The fall-out from the Thatcher years has encouraged some people to take it as an article of faith that Scotland has an inbuilt left-leaning majority. Many seem to have forgotten that the Conservatives are the only party ever to have won a majority vote in Scotland in a general election. The country may have changed a lot since 1955, but not to the degree that the Conservatives have been wiped from the political map. Admitting to being a Conservative in Scotland is viewed by some as akin to admitting to being a child molester, but some traditional ‘conservative’ values (hard work, self-reliance, financial prudence) are actually held by many Scottish people. The perception that conservatism is a toxic brand may be true when it comes to public declarations of political allegiance, but it can hardly be described as electorally toxic when the Tories -in spite of everything- consistently poll similar numbers to the LibDems. In private, many folk hold ‘small c’ conservative views, so the Yes team was not only writing off the votes of that committed 16.7% of the electorate (412,855 people); it was writing off the votes of an unspecifiable number of people who: 
a) may have been inclined to espouse conservative values 
and b) may have been incentivised by the prospect that their vote, for once, might actually make a difference in Scotland.   

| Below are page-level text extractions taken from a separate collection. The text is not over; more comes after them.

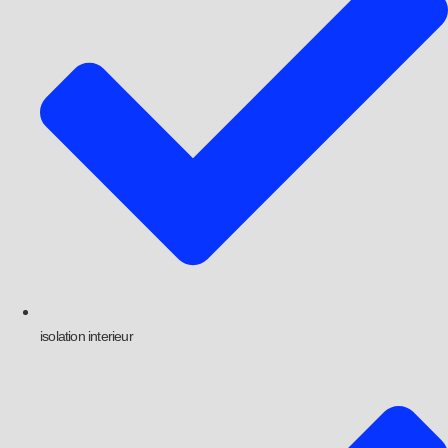
isolation interieur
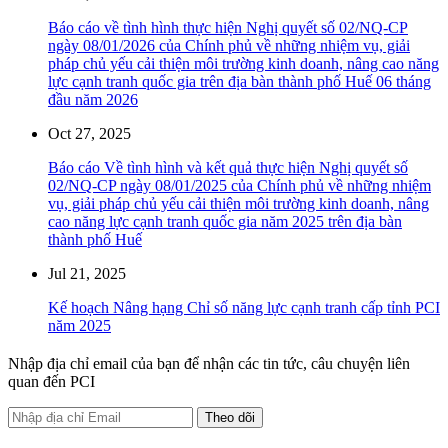
Báo cáo về tình hình thực hiện Nghị quyết số 02/NQ-CP
ngày 08/01/2026 của Chính phủ về những nhiệm vụ, giải
pháp chủ yếu cải thiện môi trường kinh doanh, nâng cao năng
lực cạnh tranh quốc gia trên địa bàn thành phố Huế 06 tháng
đầu năm 2026
Oct 27, 2025
Báo cáo Về tình hình và kết quả thực hiện Nghị quyết số
02/NQ-CP ngày 08/01/2025 của Chính phủ về những nhiệm
vụ, giải pháp chủ yếu cải thiện môi trường kinh doanh, nâng
cao năng lực cạnh tranh quốc gia năm 2025 trên địa bàn
thành phố Huế
Jul 21, 2025
Kế hoạch Nâng hạng Chỉ số năng lực cạnh tranh cấp tỉnh PCI
năm 2025
Nhập địa chỉ email của bạn để nhận các tin tức, câu chuyện liên
quan đến PCI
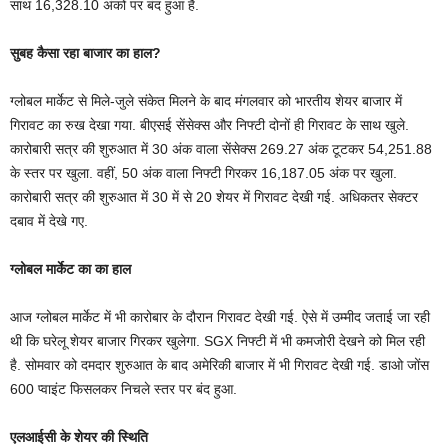
साथ 16,328.10 अंकों पर बंद हुआ है.
सुबह कैसा रहा बाजार का हाल?
ग्लोबल मार्केट से मिले-जुले संकेत म‍िलने के बाद मंगलवार को भारतीय शेयर बाजार में
ग‍िरावट का रुख देखा गया. बीएसई सेंसेक्‍स और न‍िफ्टी दोनों ही ग‍िरावट के साथ खुले.
कारोबारी सत्र की शुरुआत में 30 अंक वाला सेंसेक्‍स 269.27 अंक टूटकर 54,251.88
के स्‍तर पर खुला. वहीं, 50 अंक वाला न‍िफ्टी ग‍िरकर 16,187.05 अंक पर खुला.
कारोबारी सत्र की शुरुआत में 30 में से 20 शेयर में ग‍िरावट देखी गई. अध‍िकतर सेक्‍टर
दबाव में देखे गए.
ग्लोबल मार्केट का का हाल
आज ग्लोबल मार्केट में भी कारोबार के दौरान ग‍िरावट देखी गई. ऐसे में उम्मीद जताई जा रही
थी कि घरेलू शेयर बाजार ग‍िरकर खुलेगा. SGX निफ्टी में भी कमजोरी देखने को मिल रही
है. सोमवार को दमदार शुरुआत के बाद अमेरिकी बाजार में भी ग‍िरावट देखी गई. डाओ जोंस
600 प्‍वाइंट फिसलकर निचले स्तर पर बंद हुआ.
एलआईसी के शेयर की स्थिति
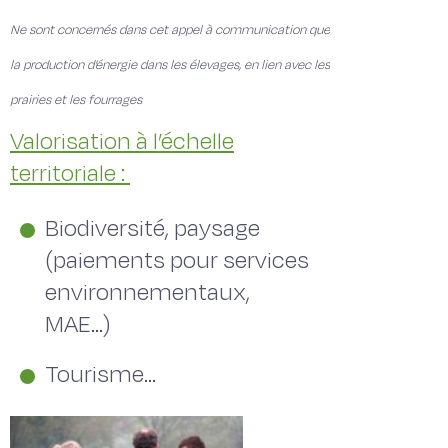
Ne sont concernés dans cet appel à communication que
la production d’énergie dans les élevages, en lien avec les
prairies et les fourrages
Valorisation à l’échelle
territoriale :
Biodiversité, paysage
(paiements pour services
environnementaux,
MAE…)
Tourisme…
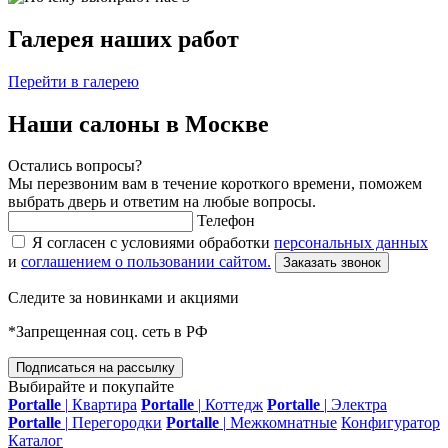
Галерея наших работ
Перейти в галерею
Наши салоны в
Москве
Остались вопросы?
Мы перезвоним вам в течение короткого времени, поможем
выбрать дверь и ответим на любые вопросы.
Телефон
Я согласен с условиями обработки
персональных данных
и
соглашением о пользовании сайтом.
Заказать звонок
Следите за новинками и акциями
*Запрещенная соц. сеть в РФ
Подписаться на рассылку
Выбирайте и покупайте
Portalle
|
Квартира
Portalle
|
Коттедж
Portalle
|
Электра
Portalle
|
Перегородки
Portalle
|
Межкомнатные
Конфигуратор
Каталог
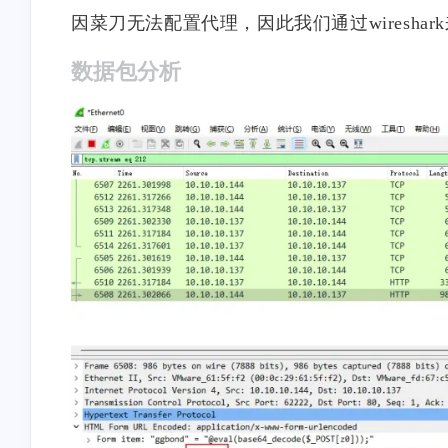
因菜刀无法配置代理，因此我们通过wireshark
数据包分析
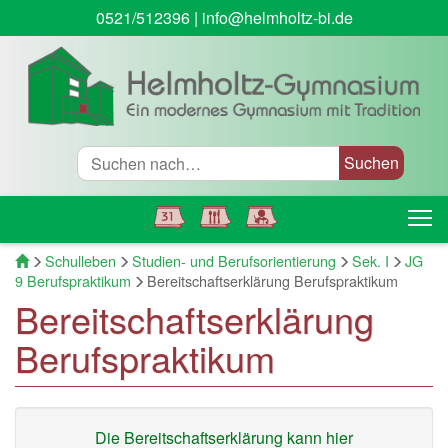
0521/512396
|
info@helmholtz-bi.de
Suche
T
Startseite
Schulleben
Studien- und Berufsorientierung
Sek. I
JG
9 Berufspraktikum
Bereitschaftserklärung Berufspraktikum
Bereitschaftserklärung
Berufspraktikum
Die Bereitschaftserklärung kann hier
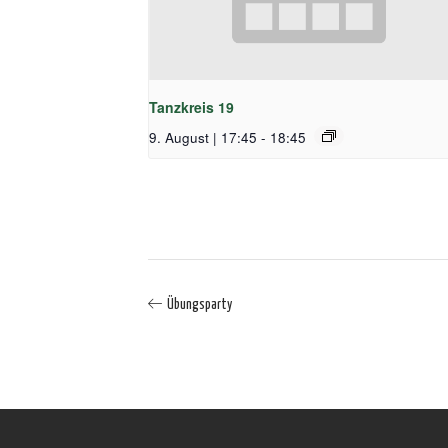
Tanzkreis 19
9. August | 17:45
-
18:45
Übungsparty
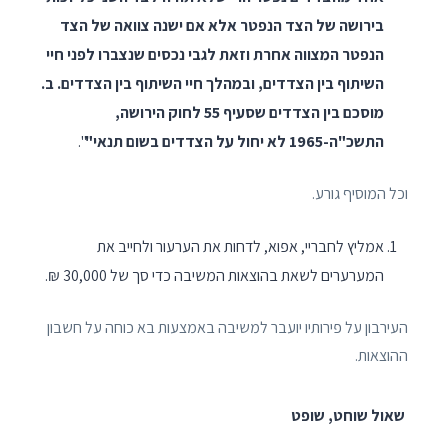
בירושה של הצד הנפטר אלא אם ישנה צוואה של הצד
הנפטר המצווה אחרת וזאת לגבי נכסים שנצברו לפני חיי
השיתוף בין הצדדים, ובמהלך חיי השיתוף בין הצדדים. ב.
מוסכם בין הצדדים שסעיף 55 לחוק הירושה,
התשכ"ה-1965 לא יחול על הצדדים בשום תנאי"
".
וכל המוסיף גורע.
אמליץ לחבריי, אפוא, לדחות את הערעור ולחייב את
המערערים לשאת בהוצאות המשיבה כדי סך של 30,000 ₪.
העירבון על פירותיו יועבר למשיבה באמצעות בא כוחה על חשבון
ההוצאות.
שאול שוחט, שופט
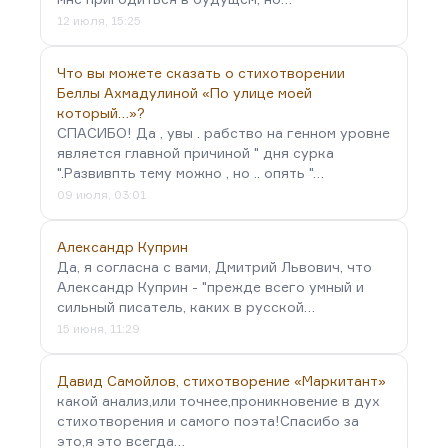
12 июля, 15:25
Что вы можете сказать о стихотворении
Беллы Ахмадулиной «По улице моей
который…»?
СПАСИБО! Да , увы . рабство на генном уровне
является главной причиной " дня сурка
".Развивпть тему можно , но .. опять "…
09 июля, 03:01
Александр Куприн
Да, я согласна с вами, Дмитрий Львович, что
Александр Куприн - "прежде всего умный и
сильный писатель, каких в русской…
15 июня, 11:29
Давид Самойлов, стихотворение «Маркитант»
какой анализ,или точнее,проникновение в дух
стихотворения и самого поэта!Спасибо за
это,я это всегда…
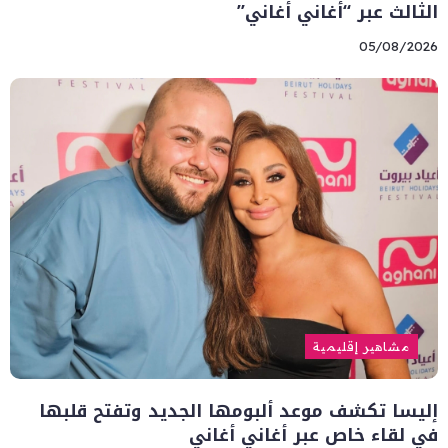
الثالث عبر “أغاني أغاني”
05/08/2026
مشاهير إقليمية
إليسا تكشف موعد ألبومها الجديد وتفتح قلبها
في لقاء خاص عبر أغاني أغاني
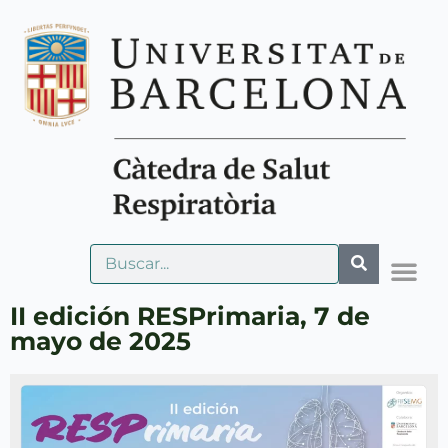
II edición RESPrimaria, 7 de
mayo de 2025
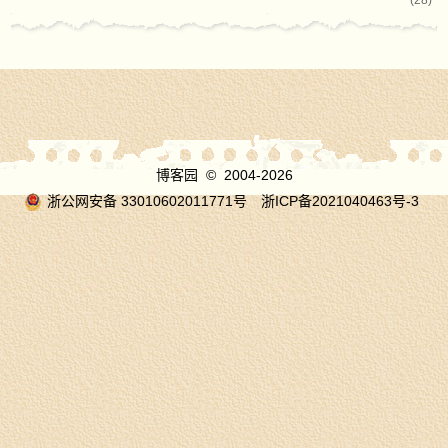
(28)
博客园
© 2004-2026
浙公网安备 33010602011771号
浙ICP备2021040463号-3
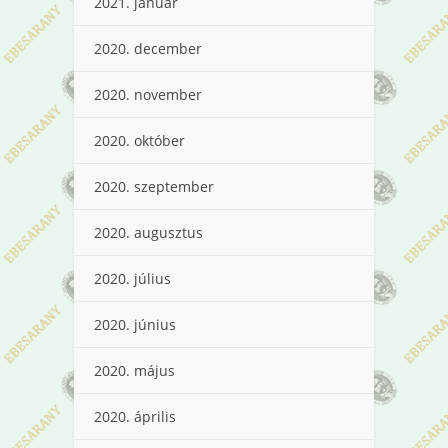
2021. január
2020. december
2020. november
2020. október
2020. szeptember
2020. augusztus
2020. július
2020. június
2020. május
2020. április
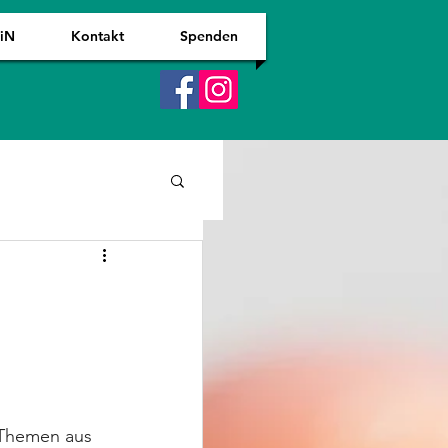
WiN
Kontakt
Spenden
 Themen aus 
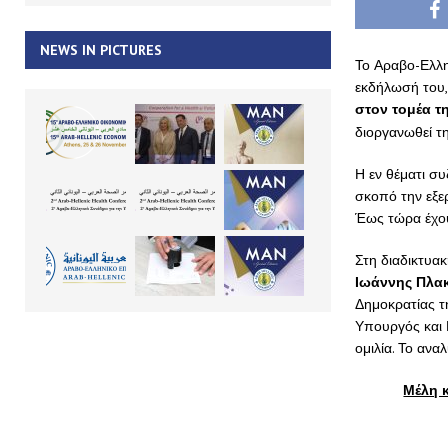
NEWS IN PICTURES
Το Αραβο-Ελλη
εκδήλωσή του,
στον τομέα τη
διοργανωθεί τ
Η εν θέματι σ
σκοπό την εξε
Έως τώρα έχου
Στη διαδικτυακ
Ιωάννης Πλα
Δημοκρατίας τ
Υπουργός και 
ομιλία. Το αν
Μέλη κ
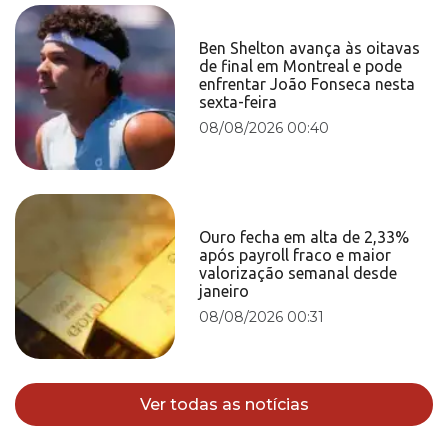
Ben Shelton avança às oitavas
de final em Montreal e pode
enfrentar João Fonseca nesta
sexta-feira
08/08/2026 00:40
Ouro fecha em alta de 2,33%
após payroll fraco e maior
valorização semanal desde
janeiro
08/08/2026 00:31
Ver todas as notícias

The Yes team couldn’t possibly have known what that number was, but they appear to have overlooked the possibility that it might have been quite big. As it turns out, the number was big enough for Yes to lose in 28 out of 32 Scottish local authorities. The more voters that turned out, the more likely they were to vote No; of the 24 regions with the biggest turnouts, 23 of them voted against independence. The two regions with the lowest turnouts –Glasgow and Dundee- both went to Yes.     

The referendum process excited my son and made him think about lots of things. He’s a wiser and more politically engaged person now than he was a month or two ago. He understood what I meant by that question about how many folk weren’t at the demonstration. He understands that forming a political view isn’t about re-tweeting one-liners from acerbic comedians or posting links to propaganda sites. He understands that the world is more complicated than some folk would have us believe. He understands that it’s not only worth giving a bit of thought to things that he hadn’t previously considered, it’s also worth considering the possibility that there are things he doesn’t know that he doesn’t know.

Scotland is going to be just fine if his generation grow up understanding that when people say something is a ‘no brainer’, it usually means the exact opposite.